Helvella semiobruta

Scientific classification
- Kingdom: Fungi
- Division: Ascomycota
- Class: Pezizomycetes
- Order: Pezizales
- Family: Helvellaceae
- Genus: Helvella
- Species: H. semiobruta
- Binomial name: Helvella semiobruta Donadini & Berthet (1976)

= Helvella semiobruta =

- Authority: Donadini & Berthet (1976)

Species of mushroom-forming fungus

Helvella semiobruta is a species of mushroom-forming fungus in the family Helvellaceae, formally described in 1976. The fungus produces stalked, cap-shaped fruit bodies with lobes that start greyish white and darken to black with age, supported by a hollow stalk featuring three to five blunt longitudinal ribs. It grows in mycorrhizal association with rock rose shrubs (particularly Cistus albidus) and is primarily found in Mediterranean climates of southern Europe, though it has been recorded as far north as Sweden. The species typically fruits from January to March at elevations of 500–700 metres above sea level in maquis shrubland habitats.

==Taxonomy==

Helvella semiobruta was formally described by Jean-Claude Donadini and Paul Berthet in 1976 in the Bulletin de la Société Mycologique de France. Molecular studies place it within the /lacunosa clade of the genus Helvella, forming a distinct lineage alongside H. helvellula, H. iberica, H. inexpectata and H. juniperi.

==Description==

The fruit body consists of a stalked, cap‑shaped cup (an apothecium) 1.5–3 cm across. Young cups are folded and convex; as they mature they become irregularly two‑ or three‑lobed with gently wavy (undulate) margins. In fully mature specimens the lobes often fold back (deflex) and may fuse to the top of the stalk. The spore‑bearing layer (hymenium) is initially greyish white, smooth or slightly bumpy (gibbose), and darkens to black with age. The outer surface of the cup is finely scurfy (furfuraceous) at first, then develops a network of ribs and veins.

The stalk (stipe) is hollow, 1.2–4 cm tall by 0.5–2 cm thick, and bears three to five blunt longitudinal ribs with matching grooves. It is generally the same colour as the cup or slightly paler above, turning whitish at the base. Under the microscope, the inner flesh is made up of densely interwoven hyphae (textura intricata) while the outer layer consists of rows of angular to prismatic brownish cells.
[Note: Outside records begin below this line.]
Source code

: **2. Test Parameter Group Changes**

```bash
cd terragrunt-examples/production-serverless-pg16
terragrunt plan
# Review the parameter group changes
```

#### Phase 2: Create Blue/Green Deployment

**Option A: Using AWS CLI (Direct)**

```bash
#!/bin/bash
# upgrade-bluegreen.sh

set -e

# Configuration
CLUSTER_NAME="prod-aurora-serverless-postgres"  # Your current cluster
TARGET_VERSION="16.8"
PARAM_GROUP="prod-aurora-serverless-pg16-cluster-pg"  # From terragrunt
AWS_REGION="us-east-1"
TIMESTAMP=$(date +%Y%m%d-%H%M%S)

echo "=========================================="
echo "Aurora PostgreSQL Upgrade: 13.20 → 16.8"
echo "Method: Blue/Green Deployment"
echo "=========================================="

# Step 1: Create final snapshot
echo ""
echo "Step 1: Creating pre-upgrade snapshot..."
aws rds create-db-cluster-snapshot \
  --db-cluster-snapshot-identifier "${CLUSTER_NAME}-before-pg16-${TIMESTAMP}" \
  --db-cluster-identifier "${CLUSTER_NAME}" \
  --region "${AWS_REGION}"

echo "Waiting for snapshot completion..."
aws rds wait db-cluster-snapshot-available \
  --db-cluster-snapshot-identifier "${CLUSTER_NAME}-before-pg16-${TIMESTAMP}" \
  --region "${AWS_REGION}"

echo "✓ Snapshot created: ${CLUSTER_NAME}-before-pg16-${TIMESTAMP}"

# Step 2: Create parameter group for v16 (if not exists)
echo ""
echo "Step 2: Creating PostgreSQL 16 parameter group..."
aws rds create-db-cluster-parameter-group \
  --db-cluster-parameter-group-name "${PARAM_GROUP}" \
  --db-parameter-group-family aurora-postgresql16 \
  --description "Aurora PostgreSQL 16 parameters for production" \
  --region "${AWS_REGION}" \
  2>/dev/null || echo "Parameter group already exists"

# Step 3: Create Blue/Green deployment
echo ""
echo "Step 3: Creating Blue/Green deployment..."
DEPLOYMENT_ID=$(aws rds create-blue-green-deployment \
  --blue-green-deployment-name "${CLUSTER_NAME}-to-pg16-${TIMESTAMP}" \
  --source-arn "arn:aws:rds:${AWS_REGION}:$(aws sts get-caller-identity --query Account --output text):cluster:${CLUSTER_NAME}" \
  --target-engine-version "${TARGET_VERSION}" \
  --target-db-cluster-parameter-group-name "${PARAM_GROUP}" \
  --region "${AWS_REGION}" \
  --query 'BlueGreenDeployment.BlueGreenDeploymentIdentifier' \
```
The elongated sac‑shaped spore‑bearing cells (asci) measure about 300–370 × 14–18 μm. Spores are oblong‑ellipsoidal, roughly 19.8–24.5 by 12.2–14.8 μm, each containing one large and several smaller oil droplets (guttules). Sterile supporting filaments (paraphyses) are thin (3–4 μm) below and expand to club‑shaped tips of 6–9 μm.

==Habitat and distribution==

This species is characteristic of Mediterranean climates, where it grows in mycorrhizal association with shrubs of the rockrose genus Cistus, especially Cistus albidus. Fruiting bodies appear from January to March at altitudes of 500–700 m above sea level. Although predominantly recorded in southern Europe, a confirmed collection from Gotland, Sweden shows it can occur further north. It has also been collected in Greece, and Cyprus, where it grows in maquis shrubland.

It often fruits alongside close relatives such as Helvella juniperi—which has a more irregular saddle‑shaped cup and deeper furrows on its stalk—and the cup‑shaped Helvella helvellula, but can be distinguished by its more regular cap morphology and fewer, less prominent ribs on the stipe.